### Data for review

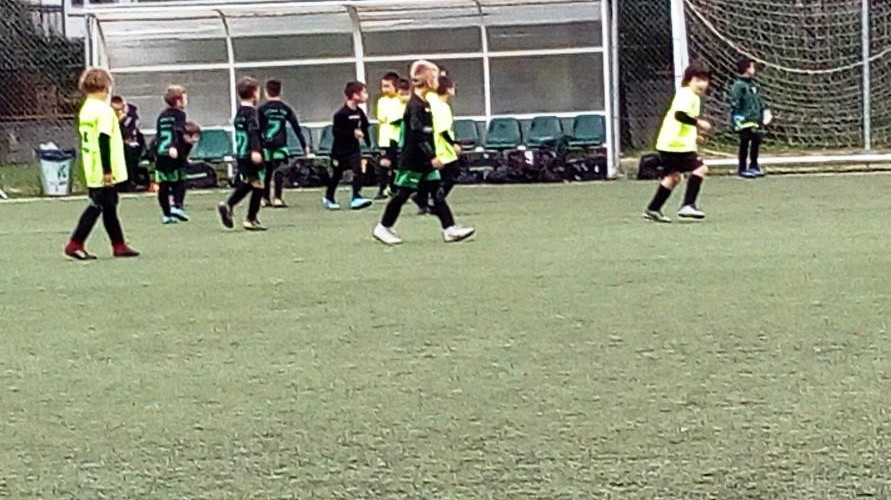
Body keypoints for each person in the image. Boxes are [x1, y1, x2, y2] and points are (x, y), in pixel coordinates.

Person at [373, 60, 475, 246]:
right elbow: (416, 135)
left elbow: (427, 134)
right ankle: (383, 227)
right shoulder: (415, 105)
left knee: (436, 192)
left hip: (424, 160)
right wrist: (432, 156)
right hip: (413, 160)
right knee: (402, 194)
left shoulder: (424, 103)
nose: (438, 80)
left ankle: (449, 229)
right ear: (427, 79)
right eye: (434, 77)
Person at [64, 67, 140, 260]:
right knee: (98, 204)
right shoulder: (104, 111)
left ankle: (119, 244)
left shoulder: (87, 108)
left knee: (110, 204)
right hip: (103, 165)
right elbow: (104, 139)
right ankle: (75, 243)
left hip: (91, 163)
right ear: (106, 86)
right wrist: (107, 170)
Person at [643, 62, 712, 223]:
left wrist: (695, 135)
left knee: (673, 177)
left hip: (668, 143)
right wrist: (699, 123)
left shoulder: (689, 95)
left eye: (705, 80)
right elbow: (680, 116)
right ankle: (688, 205)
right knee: (700, 169)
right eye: (698, 80)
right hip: (676, 145)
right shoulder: (687, 95)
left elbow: (682, 121)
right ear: (688, 80)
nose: (702, 84)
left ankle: (653, 209)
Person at [217, 77, 266, 231]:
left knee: (251, 183)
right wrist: (256, 150)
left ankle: (230, 205)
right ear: (254, 93)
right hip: (250, 153)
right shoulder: (252, 113)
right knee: (259, 185)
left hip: (241, 153)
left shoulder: (239, 113)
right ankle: (250, 218)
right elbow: (253, 132)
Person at [258, 78, 309, 208]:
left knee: (267, 171)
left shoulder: (262, 109)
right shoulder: (286, 109)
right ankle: (277, 198)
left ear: (266, 92)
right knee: (279, 169)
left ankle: (265, 198)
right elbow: (296, 128)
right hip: (280, 144)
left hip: (265, 145)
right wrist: (304, 145)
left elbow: (257, 128)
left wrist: (255, 146)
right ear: (281, 92)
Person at [414, 75, 460, 213]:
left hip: (429, 143)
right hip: (441, 145)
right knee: (453, 172)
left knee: (430, 173)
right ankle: (435, 199)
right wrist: (453, 144)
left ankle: (421, 198)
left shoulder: (431, 101)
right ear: (448, 89)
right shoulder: (442, 106)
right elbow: (442, 129)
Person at [324, 81, 373, 211]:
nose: (366, 95)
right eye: (363, 92)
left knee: (358, 170)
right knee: (337, 175)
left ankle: (356, 197)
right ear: (354, 95)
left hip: (354, 149)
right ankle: (329, 197)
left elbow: (365, 127)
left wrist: (369, 144)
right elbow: (337, 132)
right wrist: (352, 133)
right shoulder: (341, 114)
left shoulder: (359, 112)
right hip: (340, 150)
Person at [154, 85, 190, 224]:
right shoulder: (180, 115)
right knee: (180, 181)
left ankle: (166, 214)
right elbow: (178, 131)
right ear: (178, 101)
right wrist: (174, 146)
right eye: (185, 99)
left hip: (161, 153)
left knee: (164, 184)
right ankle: (177, 206)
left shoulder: (162, 116)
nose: (186, 101)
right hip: (174, 153)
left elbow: (159, 135)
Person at [731, 57, 769, 179]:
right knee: (745, 143)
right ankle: (742, 168)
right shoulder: (739, 85)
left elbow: (759, 100)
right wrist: (736, 118)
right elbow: (735, 102)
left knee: (756, 141)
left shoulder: (753, 84)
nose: (754, 69)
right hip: (744, 120)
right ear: (746, 69)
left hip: (754, 119)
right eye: (752, 67)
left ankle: (754, 165)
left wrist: (764, 110)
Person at [375, 72, 403, 200]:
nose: (384, 89)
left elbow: (403, 116)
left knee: (397, 165)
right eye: (383, 86)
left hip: (399, 138)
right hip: (386, 138)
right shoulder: (382, 101)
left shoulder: (401, 100)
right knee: (384, 163)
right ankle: (382, 189)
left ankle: (394, 188)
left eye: (387, 86)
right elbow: (383, 117)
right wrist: (395, 119)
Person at [110, 95, 147, 191]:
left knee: (130, 152)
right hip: (117, 143)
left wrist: (120, 122)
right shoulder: (109, 115)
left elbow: (131, 133)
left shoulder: (131, 115)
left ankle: (131, 181)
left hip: (133, 143)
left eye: (120, 109)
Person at [171, 121, 201, 214]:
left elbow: (184, 156)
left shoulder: (188, 144)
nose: (196, 140)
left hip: (179, 162)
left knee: (182, 182)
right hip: (169, 163)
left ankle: (179, 203)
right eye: (195, 136)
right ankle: (173, 202)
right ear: (186, 135)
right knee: (173, 182)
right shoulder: (177, 142)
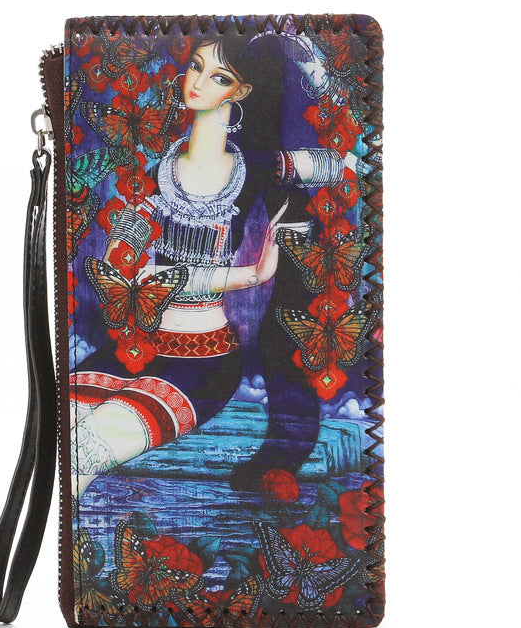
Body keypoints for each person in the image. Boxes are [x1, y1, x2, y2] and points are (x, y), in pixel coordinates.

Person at [70, 31, 351, 498]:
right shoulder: (156, 169)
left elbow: (353, 160)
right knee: (61, 443)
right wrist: (246, 276)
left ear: (241, 91)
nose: (198, 82)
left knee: (85, 450)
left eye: (219, 77)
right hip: (136, 349)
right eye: (196, 66)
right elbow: (120, 269)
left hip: (202, 363)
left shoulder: (258, 167)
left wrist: (316, 70)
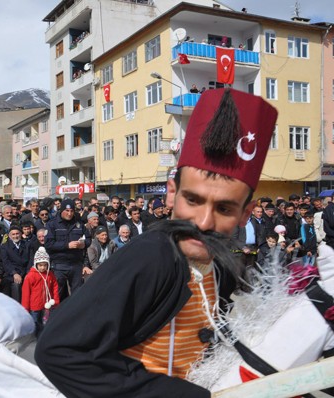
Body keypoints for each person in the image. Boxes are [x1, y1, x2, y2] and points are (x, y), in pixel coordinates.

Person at [35, 88, 278, 396]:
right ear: (172, 193)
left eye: (224, 208)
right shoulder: (153, 256)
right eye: (193, 199)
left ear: (245, 214)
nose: (204, 223)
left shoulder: (219, 264)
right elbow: (59, 350)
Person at [44, 198, 91, 301]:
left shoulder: (79, 224)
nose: (69, 214)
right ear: (61, 210)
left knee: (77, 295)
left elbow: (88, 239)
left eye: (72, 211)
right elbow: (48, 244)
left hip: (76, 265)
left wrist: (83, 244)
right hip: (59, 265)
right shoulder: (52, 224)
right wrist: (66, 245)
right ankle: (54, 316)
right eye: (67, 211)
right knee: (57, 295)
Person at [21, 247, 60, 337]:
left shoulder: (50, 274)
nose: (43, 267)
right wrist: (25, 309)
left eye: (45, 265)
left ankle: (43, 338)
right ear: (36, 264)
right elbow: (26, 294)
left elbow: (55, 287)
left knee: (45, 323)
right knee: (35, 324)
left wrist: (56, 301)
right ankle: (34, 339)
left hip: (47, 306)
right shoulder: (30, 276)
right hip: (34, 307)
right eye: (40, 265)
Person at [0, 225, 31, 303]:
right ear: (9, 236)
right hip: (11, 274)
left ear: (21, 234)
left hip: (25, 272)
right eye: (13, 234)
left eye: (17, 234)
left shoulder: (27, 245)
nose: (15, 236)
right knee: (16, 285)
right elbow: (6, 262)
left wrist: (28, 272)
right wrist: (14, 273)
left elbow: (31, 260)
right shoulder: (5, 246)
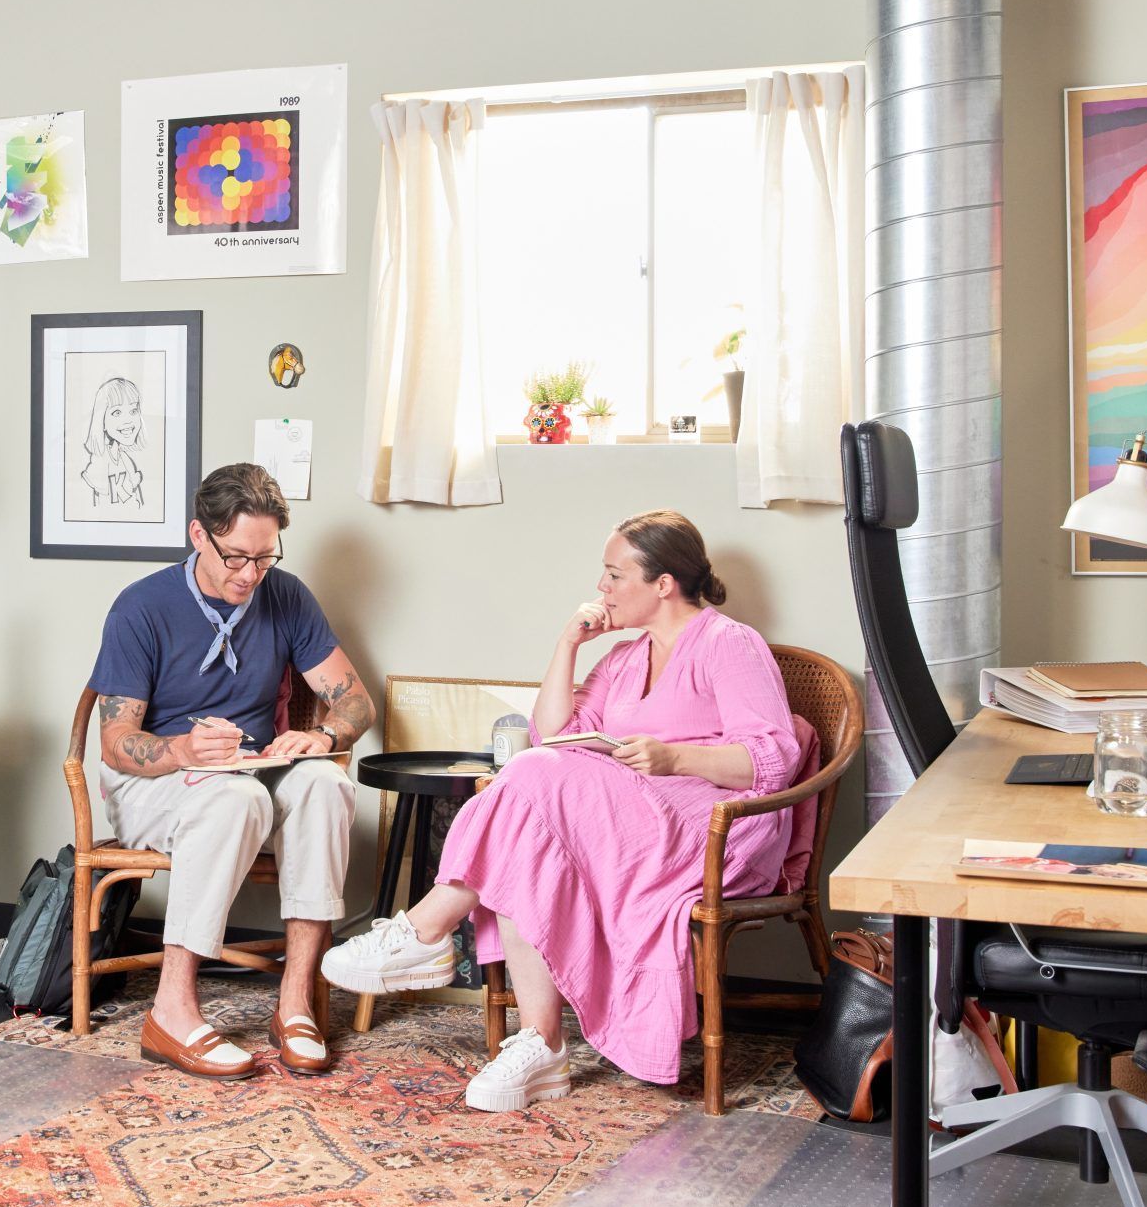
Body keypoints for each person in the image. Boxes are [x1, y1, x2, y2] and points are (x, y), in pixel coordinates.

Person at [323, 511, 813, 1110]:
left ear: (663, 584)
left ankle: (427, 932)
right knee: (525, 832)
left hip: (710, 831)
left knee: (529, 788)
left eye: (615, 575)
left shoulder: (729, 644)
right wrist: (568, 644)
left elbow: (774, 758)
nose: (601, 588)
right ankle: (540, 1043)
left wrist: (675, 758)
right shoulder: (626, 657)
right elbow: (553, 735)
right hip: (632, 821)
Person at [88, 462, 374, 1080]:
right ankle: (171, 1011)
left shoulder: (286, 595)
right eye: (236, 557)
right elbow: (115, 744)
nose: (250, 574)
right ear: (199, 534)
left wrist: (322, 735)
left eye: (265, 558)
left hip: (251, 772)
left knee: (326, 784)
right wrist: (184, 750)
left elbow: (356, 702)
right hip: (155, 783)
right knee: (237, 801)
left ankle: (295, 1004)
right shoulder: (142, 606)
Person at [80, 377, 146, 509]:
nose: (128, 420)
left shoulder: (125, 459)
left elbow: (137, 503)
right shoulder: (100, 459)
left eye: (133, 411)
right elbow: (101, 504)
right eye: (117, 412)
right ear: (102, 421)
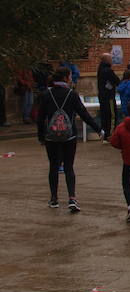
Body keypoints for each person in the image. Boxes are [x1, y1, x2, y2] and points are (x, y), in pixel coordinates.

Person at [37, 67, 104, 212]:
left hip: (51, 136)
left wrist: (41, 136)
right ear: (67, 77)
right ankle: (72, 198)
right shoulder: (72, 94)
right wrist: (98, 129)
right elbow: (84, 114)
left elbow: (40, 117)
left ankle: (54, 198)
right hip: (69, 135)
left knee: (53, 167)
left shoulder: (46, 94)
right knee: (68, 167)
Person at [96, 52, 120, 136]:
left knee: (104, 115)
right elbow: (116, 80)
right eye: (111, 59)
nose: (112, 61)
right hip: (109, 96)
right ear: (107, 60)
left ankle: (104, 133)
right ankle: (110, 135)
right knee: (112, 115)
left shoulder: (100, 69)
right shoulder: (108, 70)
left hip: (102, 96)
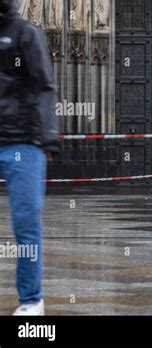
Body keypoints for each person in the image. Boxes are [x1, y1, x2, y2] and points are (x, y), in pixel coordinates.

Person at [0, 0, 60, 315]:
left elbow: (44, 87)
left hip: (22, 142)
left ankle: (31, 300)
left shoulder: (25, 33)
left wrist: (48, 139)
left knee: (26, 224)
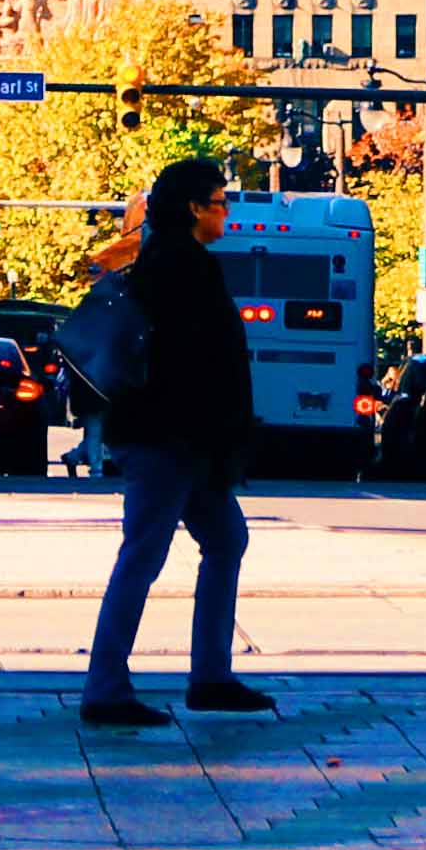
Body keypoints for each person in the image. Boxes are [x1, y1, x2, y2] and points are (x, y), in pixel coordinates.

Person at [76, 155, 267, 729]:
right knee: (143, 556)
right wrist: (217, 433)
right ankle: (107, 687)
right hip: (172, 439)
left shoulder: (164, 262)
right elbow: (197, 363)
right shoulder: (183, 267)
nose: (225, 212)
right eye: (219, 201)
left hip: (176, 438)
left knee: (226, 538)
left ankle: (210, 676)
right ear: (193, 208)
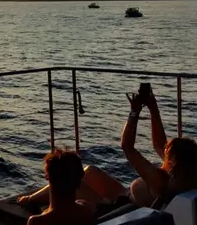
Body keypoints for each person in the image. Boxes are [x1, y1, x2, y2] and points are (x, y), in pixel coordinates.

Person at [18, 83, 197, 211]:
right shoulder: (185, 177)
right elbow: (159, 143)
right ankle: (34, 198)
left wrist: (134, 111)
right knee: (90, 171)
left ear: (172, 162)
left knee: (76, 182)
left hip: (117, 210)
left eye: (167, 152)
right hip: (125, 197)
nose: (164, 150)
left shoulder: (160, 181)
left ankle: (30, 200)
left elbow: (127, 147)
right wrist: (152, 106)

######

## Problem details
Start at the line containing "left ankle: (295, 1004)" above and stop at the line containing "left eye: (167, 152)". Output those lines exactly, both included, but none of the pictures.

## Expected output
left ankle: (295, 1004)
right shoulder: (142, 606)
Person at [80, 377, 146, 509]:
nose: (128, 420)
left shoulder: (125, 459)
left elbow: (137, 503)
right shoulder: (100, 459)
left eye: (133, 411)
right elbow: (101, 504)
right eye: (117, 412)
right ear: (102, 421)
Body keypoints for each person in the image. Boxes are [x1, y1, x2, y2] and points are (x, y), in pixel coordinates.

Person at [37, 67, 104, 212]:
left hip: (51, 136)
left wrist: (41, 136)
right ear: (67, 77)
right ankle: (72, 198)
right shoulder: (72, 94)
right wrist: (98, 129)
right elbow: (84, 114)
left elbow: (40, 117)
left ankle: (54, 198)
right hip: (69, 135)
left knee: (53, 167)
left shoulder: (46, 94)
right knee: (68, 167)
Person at [96, 52, 120, 136]:
left knee: (104, 115)
right elbow: (116, 80)
right eye: (111, 59)
nose: (112, 61)
right hip: (109, 96)
right ear: (107, 60)
left ankle: (104, 133)
right ankle: (110, 135)
right knee: (112, 115)
left shoulder: (100, 69)
right shoulder: (108, 70)
left hip: (102, 96)
Body keypoints for each person in the image. Boxes are [x1, y1, x2, y2] and points are (x, y), in pixel coordinates.

Person at [0, 0, 60, 315]:
left elbow: (44, 87)
left hip: (22, 142)
left ankle: (31, 300)
left shoulder: (25, 33)
left wrist: (48, 139)
left knee: (26, 224)
Body keypoints for each person in the image. Boxes are [x1, y1, x2, y2] and points are (x, y), in pixel coordinates.

Person at [76, 155, 267, 729]:
right knee: (143, 556)
right wrist: (217, 433)
right ankle: (107, 687)
right hip: (172, 439)
left shoulder: (164, 262)
right elbow: (197, 363)
right shoulder: (183, 267)
nose: (225, 212)
right eye: (219, 201)
left hip: (176, 438)
left knee: (226, 538)
left ankle: (210, 676)
right ear: (193, 208)
Body keypoints for each person in the image. Boxes are [x1, y1, x2, y2] and points are (x, y), in pixel coordinates.

Person at [18, 83, 197, 211]:
right shoulder: (185, 177)
right elbow: (159, 143)
right ankle: (34, 198)
left wrist: (134, 111)
right knee: (90, 171)
left ear: (172, 162)
left knee: (76, 182)
left hip: (117, 210)
left eye: (167, 152)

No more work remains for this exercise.